Parse error: syntax error, unexpected ''

Question

I am getting a parse error when I run my script

Parse error: syntax error, unexpected '' (T_ENCAPSED_AND_WHITESPACE), expecting identifier (T_STRING) or variable (T_VARIABLE) or number (T_NUM_STRING) in C:\Program Files (x86).................\get.php on line 24

I cant see whats wrong, can someone help me with it?

<?php
$servername = "localhost";
$username = "root";
$password = "";
$dbname = "database;

// Create connection
$conn = new mysqli($servername, $username, $password, $dbname) ;
// Check connection
if ($conn->connect_error) 
    {
    die('Connection failed: ' . $conn->connect_error) ;
    } 
else 
    {
    $product1 = filter_input(INPUT_POST, 'id', FILTER_SANITIZE_NUMBER_INT) ;

    $query = 'SELECT price FROM forms WHERE name=' . $product1 . ' ' ;

    $res = mysql_query($query) ;
    if (mysql_num_rows($res) > 0) 
    {
    $result = mysql_fecth_assoc($res) ;
        echo json_encode($result['price']);
    }
    else
        {
        echo json_encode('no results') ;
        }

    }
?>

Answer 1

There are quite a few errors in your code, besides the missing quote in $dbname = "database;.

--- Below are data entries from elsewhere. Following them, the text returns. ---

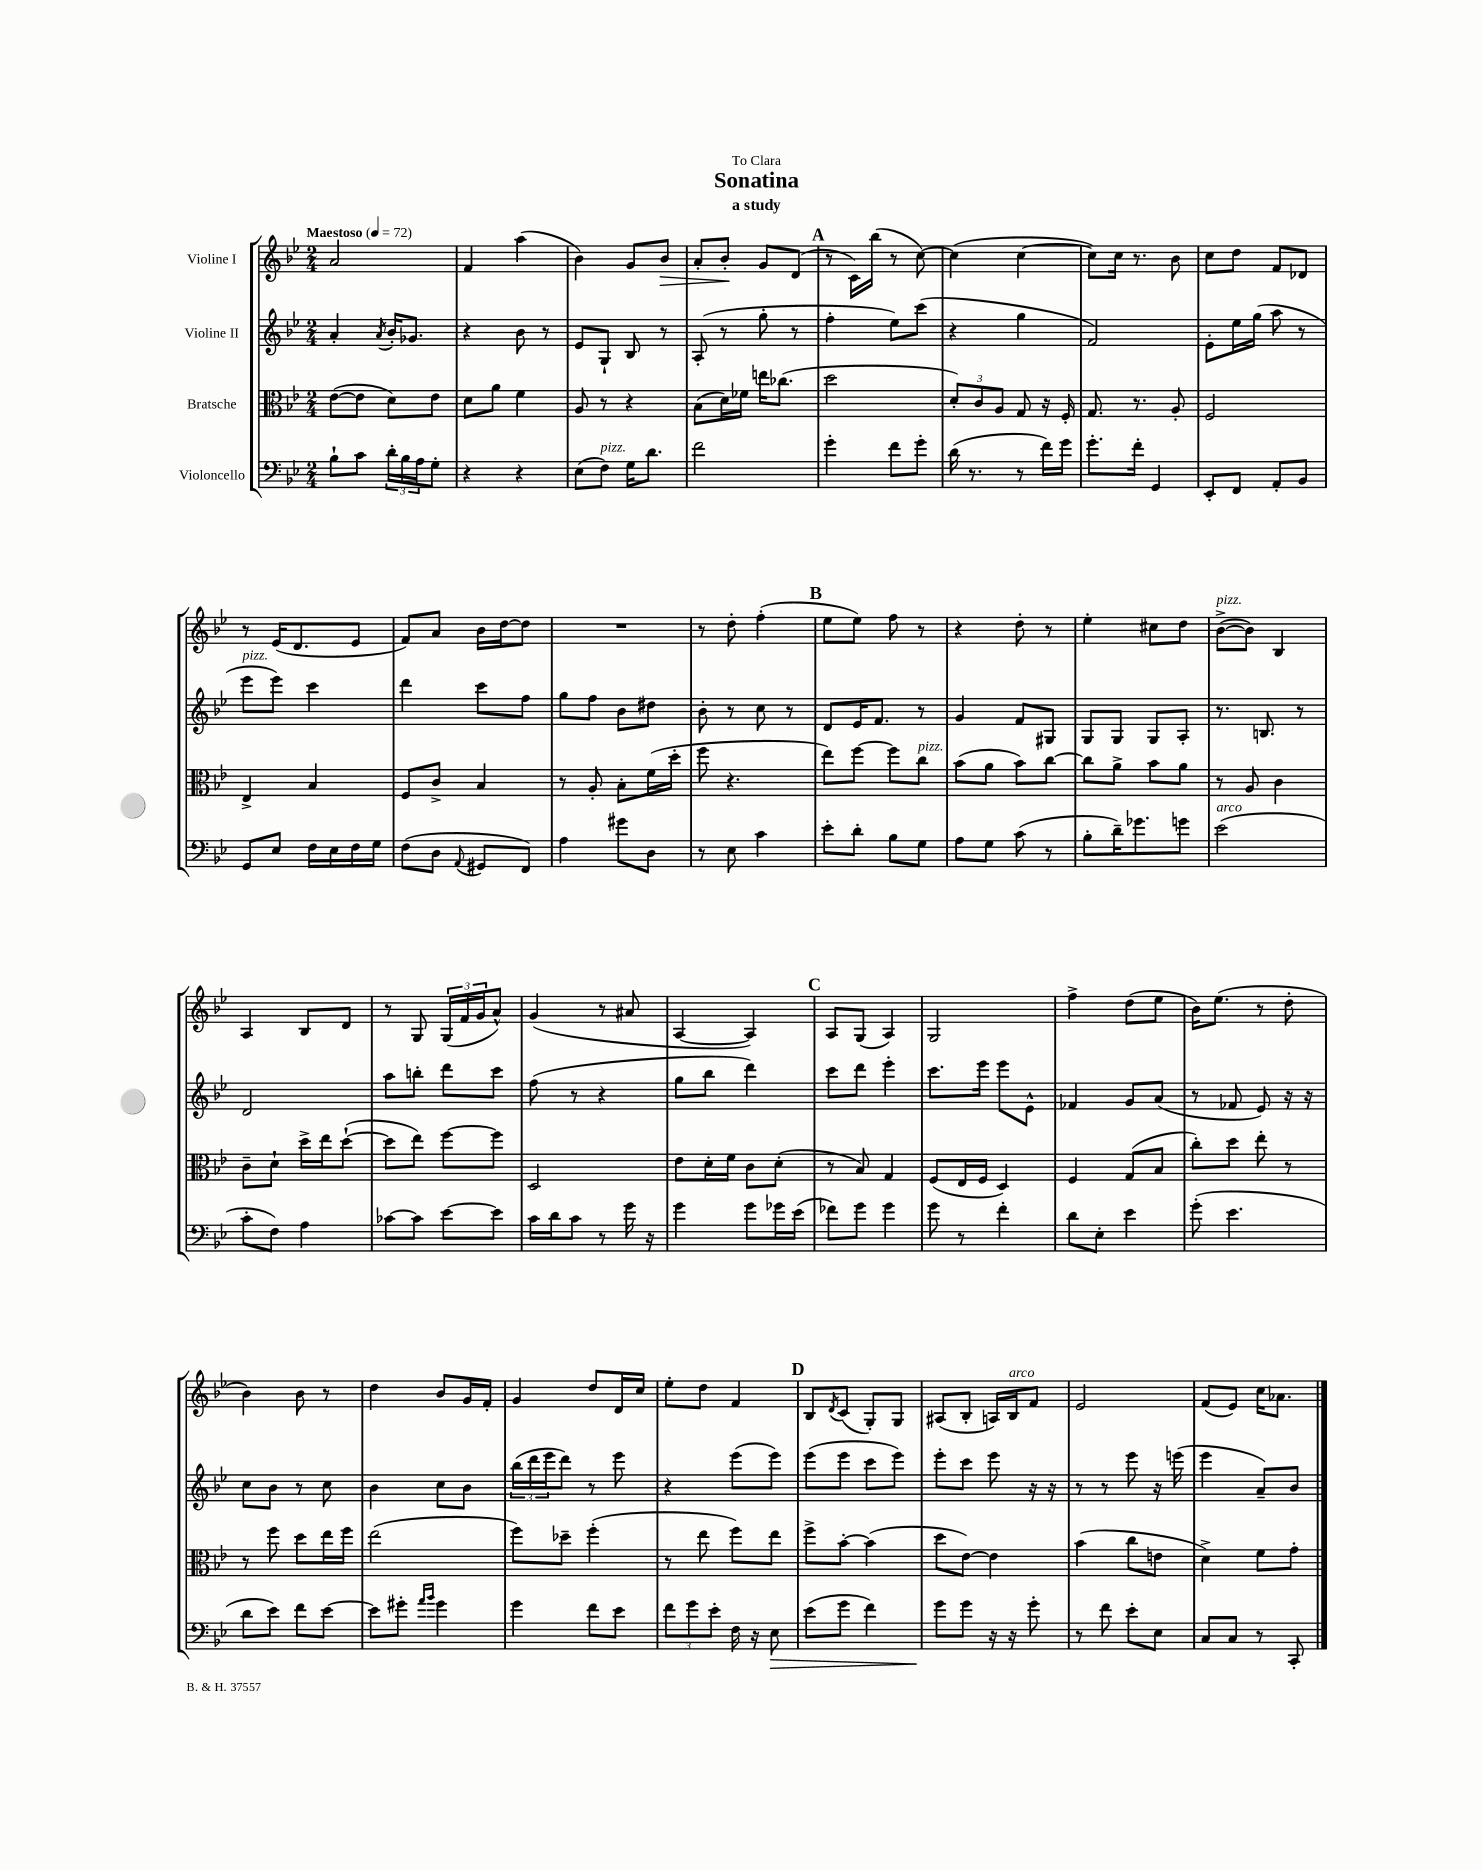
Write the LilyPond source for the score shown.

\header { title = "Sonatina" subtitle = "a study" dedication = "To Clara" }
<<
\new StaffGroup <<
\new Staff = "s0" \with { instrumentName = "Violine I" } {
    \clef treble \key bes \major \numericTimeSignature \time 2/4 \tempo "Maestoso" 4 = 72
    a'2 |
    f'4 a''4( |
    bes'4) g'8 bes'8\> |
    a'8-. bes'8-.\! g'8 d'8( |
    \mark \markup { \bold "A" } r8 c'16) bes''16( r8 c''8~) |
    c''4( c''4~ |
    c''8) c''16 r8. bes'8 |
    c''8 d''8 f'8 des'8 |
    r8 ees'16( d'8. ees'8 |
    f'8) a'8 bes'16 d''16~ d''8 |
    R2 |
    r8 d''8-. f''4-.( |
    \mark \markup { \bold "B" } ees''8 ees''8) f''8 r8 |
    r4 d''8-. r8 |
    ees''4-. cis''8 d''8 |
    bes'8~->^\markup { \italic "pizz." }( bes'8) bes4 |
    a4 bes8 d'8 |
    r8 g8 \tuplet 3/2 { g16( f'16 g'16 } a'8-^) |
    g'4( r8 ais'8 |
    a4~ a4) |
    \mark \markup { \bold "C" } a8 g8( a4) |
    g2 |
    f''4-> d''8( ees''8 |
    bes'16) ees''8.( r8 d''8-. |
    bes'4) bes'8 r8 |
    d''4 bes'8 g'16 f'16-. |
    g'4 d''8 d'16 c''16 |
    ees''8-. d''8 f'4 |
    \mark \markup { \bold "D" } bes8 \acciaccatura { d'8 } c'8( g8-.) g8 |
    ais8( bes8-. a16) bes16^\markup { \italic "arco" } f'8 |
    ees'2 |
    f'8( ees'8) c''16 aes'8. \bar "|." |
}
\new Staff = "s1" \with { instrumentName = "Violine II" } {
    \clef treble \key bes \major \numericTimeSignature \time 2/4
    a'4-. \acciaccatura { a'8 } bes'16-. ges'8. |
    r4 bes'8 r8 |
    ees'8 g8-! bes8 r8 |
    a8-.( r8 g''8-. r8 |
    \mark \markup { \bold "A" } f''4-. ees''8) c'''8( |
    r4 g''4 |
    f'2) |
    ees'8-. ees''16 g''16( a''8 r8 |
    ees'''8^\markup { \italic "pizz." } ees'''8) c'''4 |
    d'''4 c'''8 f''8 |
    g''8 f''8 bes'8 dis''8 |
    bes'8-. r8 c''8 r8 |
    \mark \markup { \bold "B" } d'8 ees'16 f'8. r8 |
    g'4 f'8 gis8 |
    g8 g8 g8 a8-. |
    r8. b8. r8 |
    d'2 |
    a''8 b''8-. d'''8 c'''8 |
    f''8( r8 r4 |
    g''8 bes''8 d'''4) |
    \mark \markup { \bold "C" } c'''8 d'''8 ees'''4-. |
    c'''8. ees'''16 ees'''8 ees'8-^ |
    fes'4 g'8 a'8( |
    r8 fes'8 ees'8) r16 r16 |
    c''8 bes'8 r8 c''8 |
    bes'4 c''8 bes'8 |
    \tuplet 3/2 { bes''16( d'''16 ees'''16 } d'''8) r8 ees'''8 |
    r4 ees'''8( ees'''8) |
    \mark \markup { \bold "D" } ees'''8( ees'''8 c'''8 ees'''8) |
    ees'''8-. c'''8 ees'''8 r16 r16 |
    r8 r8 ees'''8 r16 e'''16( |
    ees'''4 a'8--) bes'8 \bar "|." |
}
\new Staff = "s2" \with { instrumentName = "Bratsche" } {
    \clef alto \key bes \major \numericTimeSignature \time 2/4
    ees'8~( ees'8 d'8) ees'8 |
    d'8 a'8 f'4 |
    a8 r8 r4 |
    bes8( d'16) fes'16 e''16 ces''8.( |
    \mark \markup { \bold "A" } d''2 |
    \tuplet 3/2 { d'8-.) c'8 a8 } g8 r16 f16-. |
    g8. r8. a8-. |
    f2 |
    ees4-> bes4 |
    f8 c'8-> bes4 |
    r8 a8-. bes8-. f'16( d''16-. |
    f''8 r4. |
    \mark \markup { \bold "B" } ees''8) f''8~ f''8 c''8^\markup { \italic "pizz." } |
    bes'8( a'8 bes'8) c''8~ |
    c''8 a'8-> bes'8 a'8 |
    r8 a8 c'4 |
    c'8-- d'8-! d''16-> ees''16 d''8~-!( |
    d''8 ees''8) f''8~ f''8 |
    d2 |
    ees'8 d'16-. f'16 c'8 d'8-.( |
    \mark \markup { \bold "C" } r8 bes8) g4 |
    f8( ees16 f16 d4) |
    f4 g8( bes8 |
    c''8-.) d''8 ees''8-. r8 |
    r8 f''8 d''8 ees''16 f''16 |
    ees''2( |
    f''8) des''8-- f''4-.( |
    r8 ees''8 f''8) ees''8 |
    \mark \markup { \bold "D" } f''8-> bes'8~-. bes'4( |
    d''8 ees'8~) ees'4 |
    bes'4( c''8 e'8 |
    d'4->) f'8 g'8-. \bar "|." |
}
\new Staff = "s3" \with { instrumentName = "Violoncello" } {
    \clef bass \key bes \major \numericTimeSignature \time 2/4
    bes8-! c'8 \tuplet 3/2 { d'16-. bes16 a16 } g8-. |
    r4 r4 |
    ees8( f8^\markup { \italic "pizz." }) g16 d'8. |
    f'2 |
    \mark \markup { \bold "A" } g'4-. f'8 g'8-. |
    d'16( r8. r8 f'16) g'16 |
    g'8.-. f'16-. g,4 |
    ees,8-. f,8 a,8-. bes,8 |
    g,8 ees8 f16 ees16 f16 g16 |
    f8( d8 \appoggiatura { a,8 } gis,8 f,8) |
    a4 gis'8 d8 |
    r8 ees8 c'4 |
    \mark \markup { \bold "B" } ees'8-. d'8-. bes8 g8 |
    a8 g8 c'8( r8 |
    bes8-. d'16--) ges'8. g'8 |
    ees'2^\markup { \italic "arco" }( |
    c'8-. f8) a4 |
    ces'8~ ces'8 ees'8~ ees'8 |
    c'16 d'16 c'8 r8 g'16 r16 |
    g'4 g'8 ges'16 ees'16( |
    \mark \markup { \bold "C" } fes'8) g'8 g'4 |
    g'8 r8 f'4-. |
    d'8 ees8-. ees'4 |
    g'8-.( ees'4. |
    d'8 ees'8) f'8 ees'8~ |
    ees'8 gis'8-. \grace { a'16 bes'16 } gis'4 |
    g'4 f'8 ees'8 |
    \tuplet 3/2 { f'8 g'8 ees'8-. } f16 r16 ees8\> |
    \mark \markup { \bold "D" } ees'8( g'8 f'4) |
    g'8\! g'8 r16 r16 g'8-. |
    r8 f'8 ees'8-. ees8 |
    c8 c8 r8 c,8-. \bar "|." |
}
>>
>>
\layout { \context { \Score \remove "Bar_number_engraver" } }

You're mixing MySQL APIs here. mysql_ does NOT intermix with the mysqli_ API.

• Can I mix MySQL APIs in PHP?
• http://php.net/manual/en/mysqlinfo.api.choosing.php

So, you need to change all instances of mysql_ to mysqli_ and pass the connection parameter in the query.

• http://php.net/manual/en/mysqli.query.php

Then, mysql_fecth_assoc was mispelled and corrected with the added i.

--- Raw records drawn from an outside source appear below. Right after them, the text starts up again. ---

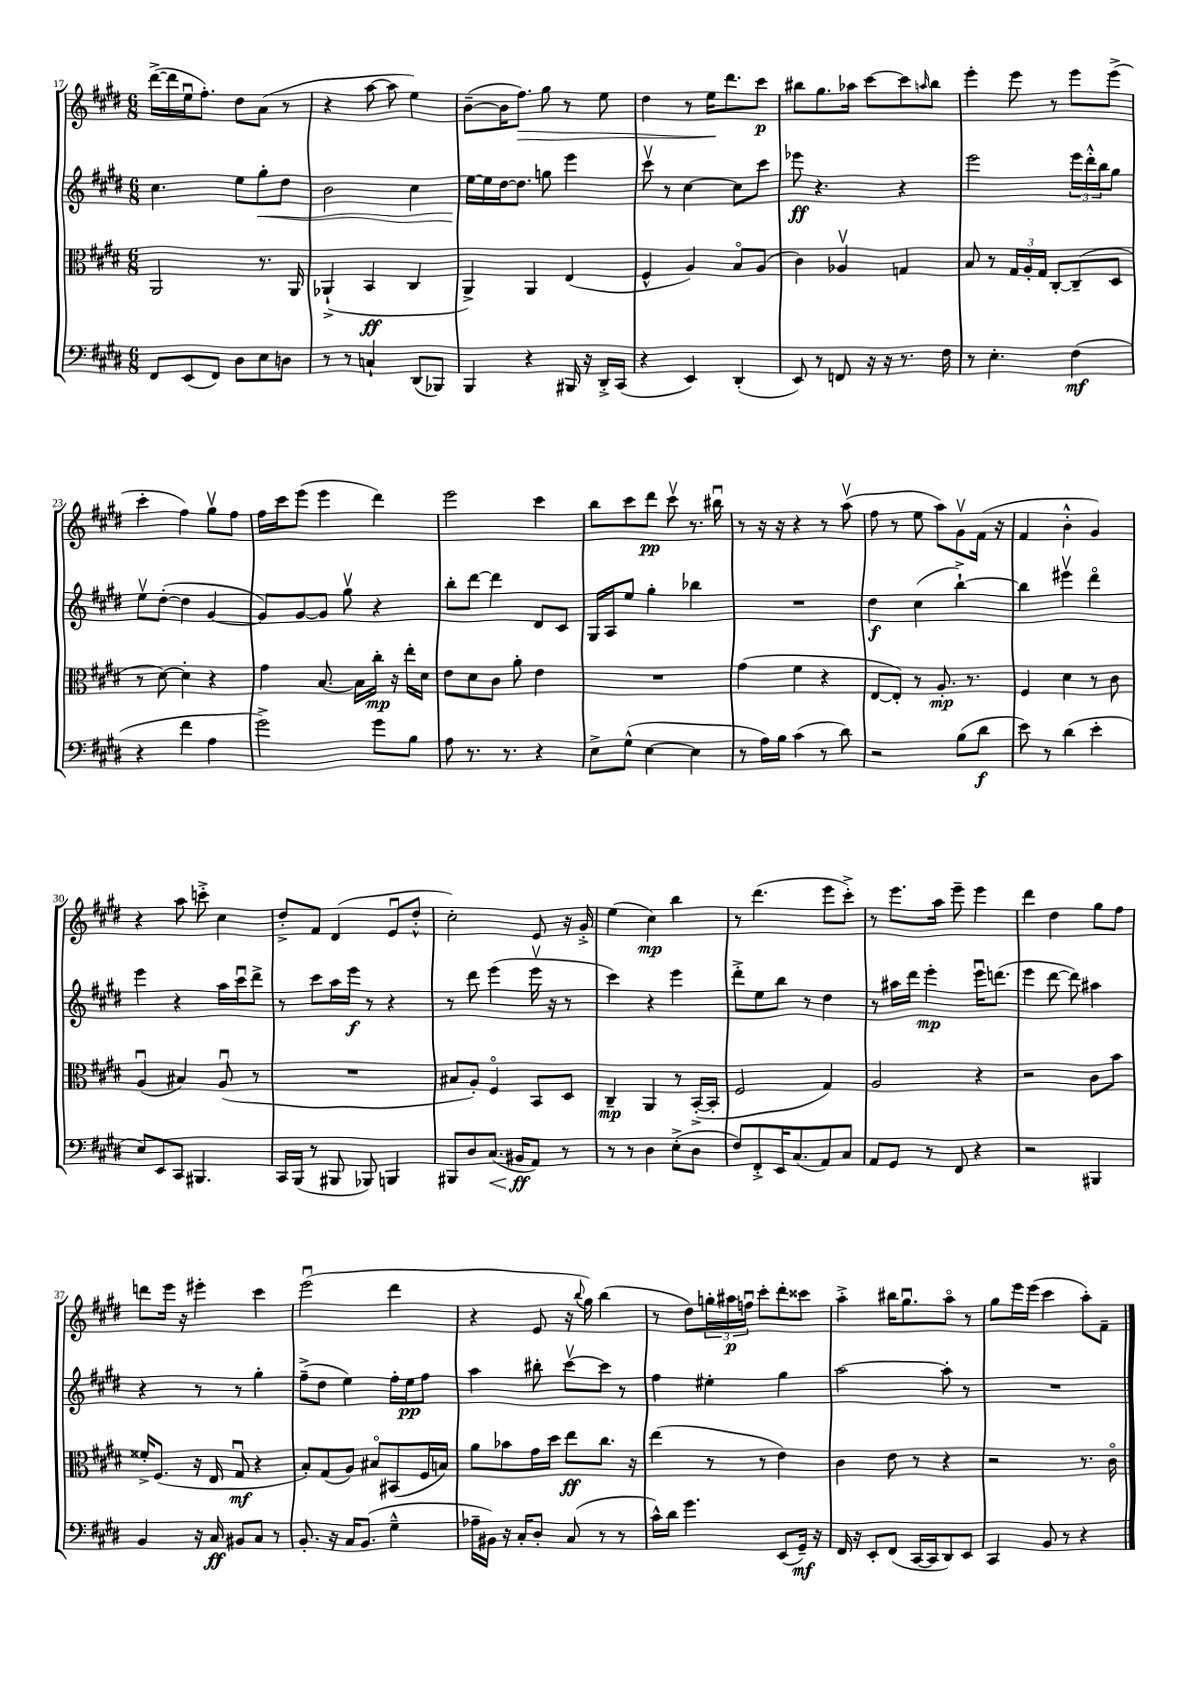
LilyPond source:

<<
\new StaffGroup <<
\new Staff = "s0" {
    \clef treble \key e \major \numericTimeSignature \time 6/8
    dis'''16~->( dis'''16 e''16\downbow fis''8.-.) dis''8 a'8( r8 |
    r4 a''8~ a''8 e''4) |
    b'8~--( b'16 fis''8.\>) gis''8 r8 e''8 |
    dis''4 r8 e''16\! dis'''8. cis'''8\p |
    bis''8 gis''8. aes''16 cis'''8~ cis'''8 \grace { a''16 } bis''8 |
    e'''4-. e'''8 r8 e'''8 e'''8->( |
    cis'''4-. fis''4) gis''8\upbow fis''8 |
    fis''16 cis'''16 e'''8( e'''4 dis'''4) |
    e'''2 cis'''4 |
    b''8 cis'''8 dis'''8\pp cis'''8\upbow r8. bis''16\downbow |
    r8 r16 r16 r4 r8 a''8\upbow( |
    fis''8 r8 e''8 a''8) gis'8\upbow fis'16( r16 |
    fis'4 b'4-.-^ gis'4) |
    r4 a''8 c'''8-.-> cis''4 |
    dis''8-.-> fis'8 dis'4( e'8\downbow dis''8-.-^ |
    cis''2-.) e'8 r16 gis'16-.-> |
    e''4( cis''4\mp) b''4 |
    r8 dis'''4.( e'''8 cis'''8-.->) |
    r8 e'''8. a''16 e'''8-- e'''4 |
    dis'''4 dis''4 gis''8 fis''8 |
    d'''8 e'''16 r16 eis'''4-. cis'''4 |
    e'''2\downbow( dis'''4 |
    r4 e'8 r16 \appoggiatura { b''8 } gis''16) b''4( |
    r8 dis''8) \tuplet 3/2 { g''16-. ais''16\p f''16\downbow } cis'''8-. dis'''8-. cisis'''8 |
    a''4-.-> bis''16 gis''8.\downbow a''8\flageolet r8 |
    gis''8 e'''16 e'''16( cis'''4 a''8-.) fis'8-- \bar "|." |
}
\new Staff = "s1" {
    \clef treble \key e \major \numericTimeSignature \time 6/8
    cis''4. e''8 gis''8-.\< dis''8 |
    b'2 cis''4 |
    e''16~\! e''16 dis''16~ dis''8. g''8 e'''4 |
    cis'''8\upbow r8 cis''4~ cis''8 cis'''8 |
    ees'''8\ff r4. r4 |
    e'''2 \tuplet 3/2 { e'''16 dis'''16-.-^ b''16 } gis''8 |
    e''8\upbow dis''8~-.( dis''4 gis'4~ |
    gis'8) gis'8~ gis'8 gis''8\upbow r4 |
    b''8-. dis'''8~ dis'''4 dis'8 cis'8 |
    gis16 a16 e''8 gis''4-. bes''4 |
    R2. |
    dis''4\f cis''4( b''4~-!->) |
    b''4 eis'''4\upbow dis'''4\flageolet |
    e'''4 r4 a''16 cis'''16\downbow dis'''8-> |
    r8 cis'''8 a''16 e'''16\f r8 r4 |
    r8 dis'''8 e'''4( e'''16\upbow r16 r8 |
    cis'''4) r4 e'''4 |
    dis'''8-.-> e''8 b''8 r8 dis''4 |
    r8 ais''16 dis'''16 e'''4-.\mp e'''16\downbow d'''8.( |
    e'''4 dis'''8~ dis'''8) ais''4 |
    r4 r8 r8 gis''4-. |
    fis''8--->( dis''8 e''4) fis''16-. e''16\pp fis''8 |
    a''4 bis''8-. cis'''8~\upbow cis'''8 r8 |
    fis''4 eis''4-. gis''4 |
    a''2~ a''8-. r8 |
    R2. \bar "|." |
}
\new Staff = "s2" {
    \clef alto \key e \major \numericTimeSignature \time 6/8
    a,2 r8. a,16 |
    aes,4-!->( b,4\ff cis4 |
    a,4->) a,4 e4( |
    fis4-^ a4) b8\flageolet a8( |
    cis'4) aes4\upbow g4 |
    b8 r8 \tuplet 3/2 { gis16 a16-. gis16 } cis8~-. cis8--( dis8 |
    r8 dis'8~) dis'4-. r4 |
    gis'4 b8.~ b16 cis''16-.\mp r16 e''16-. dis'16 |
    e'8 dis'8 cis'8 a'8-. e'4 |
    R2. |
    gis'4( fis'4 r4 |
    e8~ e8-.) r8 a8.-.\mp r8. |
    fis4 dis'4 r8 cis'8 |
    a4\downbow( bis4) a8\downbow( r8 |
    R2. |
    bis8 a8-.) fis4\flageolet b,8 dis8 |
    cis4--\mp a,4 r8 b,16~-.->( b,16-. |
    fis2 gis4) |
    a2 r4 |
    r2 cis'8 b'8 |
    fisis'16-.-> fis8.( r16 e16 gis8\downbow\mf r4 |
    b8-.) gis8( a8) bis8\flageolet bis,8( fis16 b16) |
    a'8 bes'8 gis'16 dis''16 e''8\ff cis''8. r16 |
    e''4( r8 r8 e'4) |
    cis'4 e'8 r8 r4 |
    r2 r8. cis'16\flageolet \bar "|." |
}
\new Staff = "s3" {
    \clef bass \key e \major \numericTimeSignature \time 6/8
    fis,8 e,8( fis,8) dis8 e8 d8 |
    r8 r8 c4-! dis,8( bes,,8) |
    b,,4 r4 bis,,16 r16 dis,16-.-> cis,16( |
    r4 e,4) dis,4-.( |
    e,8) r8 f,8 r16 r16 r8. fis16 |
    r8 e4.-. fis4\mf( |
    r4 fis'4 a4 |
    gis'2->) gis'8 b8 |
    a8 r8. r8. r4 |
    e8-> gis8-^( e4~ e4 |
    r8 a16) b16 cis'4( r8 dis'8) |
    r2 b8( dis'8\f |
    e'8) r8 dis'4( e'4-. |
    e8) e,8 cis,8 bis,,4. |
    cis,16 b,,16( r8 bis,,8 bes,,8) b,,4 |
    bis,,8 dis8 cis8.\<( bis,16\ff\! a,8) r8 |
    r8 r8 dis4 e8-.->( dis8 |
    fis8) fis,8-.-> e,16 cis8.( a,8) cis8 |
    a,8 gis,8 r8 fis,8 r4 |
    r2 bis,,4 |
    b,4 r16 cis16\ff bis,8 cis8 r8 |
    b,8.-. r16 cis16 b,8.( gis4---^ |
    aes16-- bis,16) r16 cis16-. dis8-. cis8( r8 r8 |
    cis'16-^) dis'16 gis'4. e,8( gis,16--\mf) r16 |
    fis,16 r16 e,8-. fis,8( cis,16~ cis,16 dis,8) e,8 |
    cis,4 b,8 r8 r4 \bar "|." |
}
>>
>>
\layout { \context { \Score currentBarNumber = #17 } }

$servername = "localhost";
$username = "root";
$password = "";
$dbname = "database";

// Create connection
$conn = new mysqli($servername, $username, $password, $dbname) ;
// Check connection
if ($conn->connect_error) 
    {
    die('Connection failed: ' . $conn->connect_error) ;
    } 
else 
    {
    $product1 = filter_input(INPUT_POST, 'id', FILTER_SANITIZE_NUMBER_INT) ;

    $query = 'SELECT price FROM forms WHERE name=' . $product1 . ' ' ;

    $res = mysqli_query($conn, $query) ;
    if (mysqli_num_rows($res) > 0) 
    {
    $result = mysqli_fetch_assoc($res) ;
        echo json_encode($result['price']);
    }
    else
        {
        echo json_encode('no results') ;
        }

    }

Check for errors also:

• http://php.net/manual/en/mysqli.error.php
• http://php.net/manual/en/function.error-reporting.php

Answer 2

Change

$dbname = "database;

To

$dbname = "database";

Answer 3

You're missing a " in this line:

$dbname = "database;

It should be:

$dbname = "database";

Hope this helps, thanks!